My friend constantly nagged about how no one had asked her to homecoming and how three guys already asked me. She called herself fat a couple of times saying she wasn’t pretty enough because she had been getting fat. I reminded her that she was beautiful and that she wasn’t fat and even if she was she would still be beautiful. She continued to call herself fat. During 6th peiriod she called herself fat a couple of times when let me remind you she was model thinnnnn. Skinny af!! I didn’t say anything because I felt like she could complain. I remeber a guy who sat in front of her and next to me would taalk to us. She went up to him and said I feel fat. He said you aren’t fat and hugged her. After she stop complaining.

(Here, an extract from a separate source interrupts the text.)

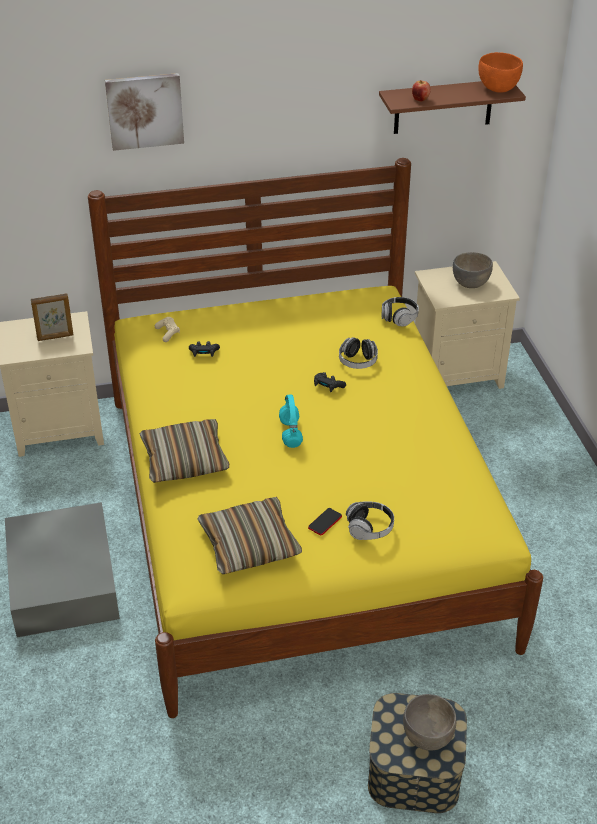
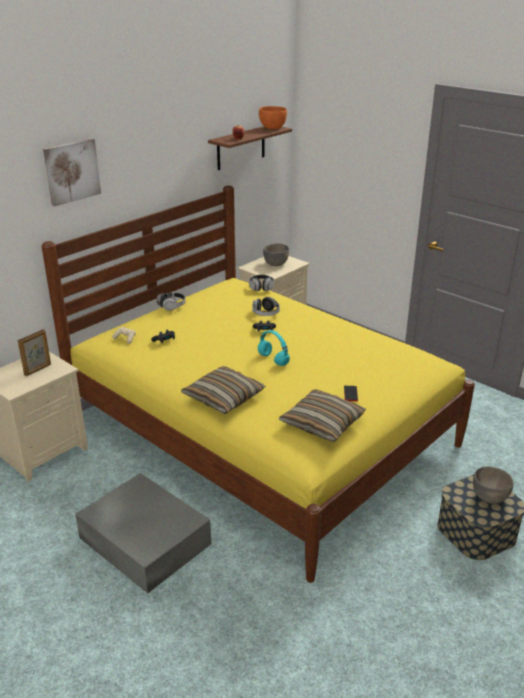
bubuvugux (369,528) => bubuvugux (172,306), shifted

This just reminds me how most girls define thier worth from guys when we shouldn’t. Guys shouldn’t build our confidence but we should ourselves. I remeber making a vow whether I had guys lining up for me or not I would never let myslef down.
Now I barely finished my tenth grade and Im still overweight. Now that I dont let my mothers comments get to me and feel more confident I have more energy. I started exercising and still struggling with my eating habbits. What I learned and continue learning is that your weight does not define your worth. And fat shaming does not work. I read stuff online about how fat shaming motivates people to lose weight. As someone who has been fat shamed it just makes people hate themselves more and in my case I felt depressed. Depression only gave me less energy and no motivation whatsoever. Fat shaming is not the answer. First accept your body for what it is then if you want to make minor changes go for. Lose weight gain weigh whatever makes you happy but never let yourself down in order to achieve it. Remember weight does not equal worth or beauty. Your beautiful whatever shape you are. This is my experience and it still continues today. Also anyone can feel worthless even skinny ppl. If ur skinny friend cals herself fat remind her that she is not and that fat does not equal beauty. Never respond with look at me Im a cow. Never put yourself down to make someone else feel better and never put someone else down to mane ur self feel better.